Anna Freud (1895–1982) was an Austrian psychoanalyst and youngest daughter of the founder of psychoanalysis Sigmund Freud. She followed the path of her father and contributed to the field of psychoanalysis. Alongside Hermine Hug-Hellmuth and Melanie Klein, she may be considered the founder of psychoanalytic child psychology. Because of her lifetime work with children and insight on child psychology through theoretical and practice perspectives, Anna Freud is known as the founder of child psychoanalysis and also contributed to ego and adolescent psychology.

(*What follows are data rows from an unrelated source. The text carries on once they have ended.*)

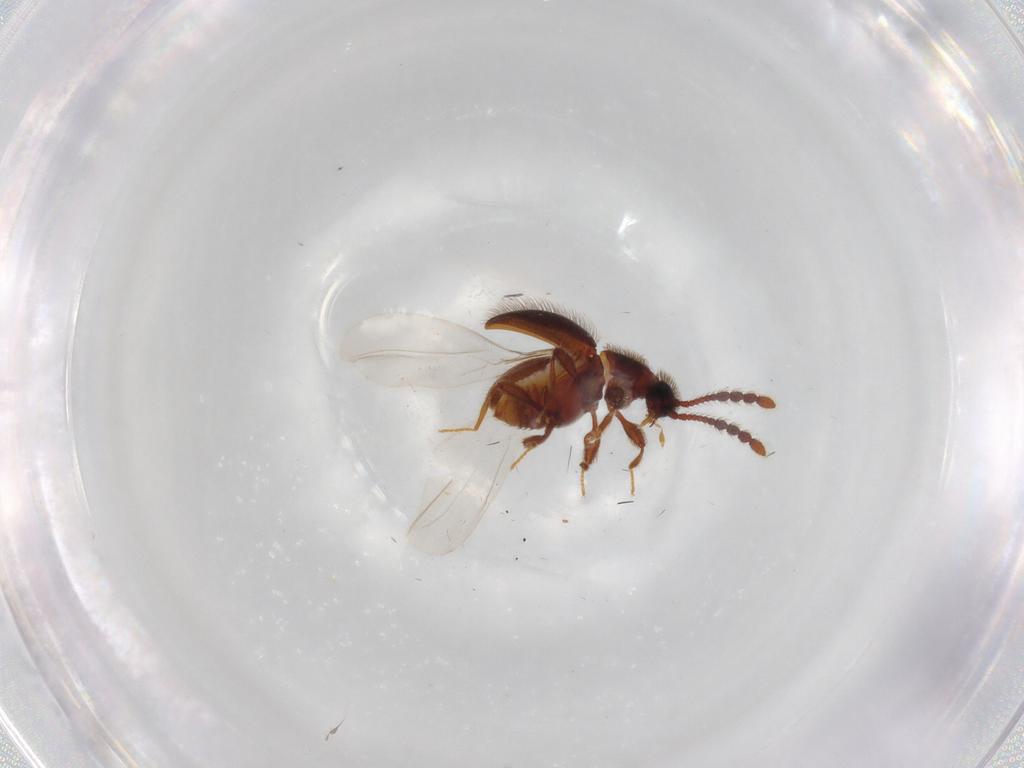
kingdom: Animalia
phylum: Arthropoda
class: Insecta
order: Coleoptera
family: Staphylinidae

Close to her father, she recounted her dreams to him from a young age (many of which are analyzed in his book The Interpretation of Dreams, which was published when she was 5 years old), and began reading his work as a teenager. She underwent analysis with her father as part of the training to become a psychoanalyst herself in 1918. She was admitted to the Vienna Psychoanalytic Society in 1922 and began taking patients of her own shortly thereafter. Her research and practice was primarily focused on children, which made her a rival of Melanie Klein, with whom she did not see eye to eye. Indeed, their rivalry briefly threatened to split the British Psychoanalytic Association but was in the end resolved amicably.

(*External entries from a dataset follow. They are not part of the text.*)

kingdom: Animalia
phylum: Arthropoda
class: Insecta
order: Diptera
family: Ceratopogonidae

From 1925 until 1934 she was secretary of the International Psychoanalytic Association. In 1938, fleeing the Nazis, she moved with her father, by then very ill with jaw cancer, to London, where she oversaw the building of his house in Hampstead (in which she lived for the rest of her life). Posterity, rather unkindly, tends to regard Anna Freud as having little that was original to say, a perception her immense labour of editing and translating her father’s work did little to change. And though it is true her own thought is very much an extension of her father’s she nevertheless developed her own take on things, emphasizing the role of the ego (rather than the id, which was her father’s interest). She also expanded on her father’s work and identified many different types of defense mechanisms that the ego uses to protect itself from anxiety. While Sigmund Freud described a number of defence mechanisms, it was his daughter Anna Freud who provided the clearest and most comprehensive look at mechanisms of defense in her book The Ego and the Mechanisms of Defense (1936). She then wrote Research at the Hampstead Child-Therapy Clinic & Other Papers(1956-1965).
She established the Hampstead Child Therapy Course and Clinic (1952, now known as the Anna Freud National Centre for Children and Families). She promoted parent guidance and school consultation as important functions of the child therapist. In 1965, Anna published Normality & Pathology in Childhood: Assessments of Development which explained all stages of child development from infancy to adolescence and used her personal observation at children’s clinics and other child and adult analyses as evidence.
Anna Freud began to receive honorary doctorates from various universities, including Harvard University and Vienna University. In 1973, she became the Honorary President of the International Psychoanalytical Association (IPA) until her death in 1982. After her death, Hampstead Clinic was renamed to Anna Freud Center as a tribute and her home in London became the Freud Museum (Sigmund Freud Museum).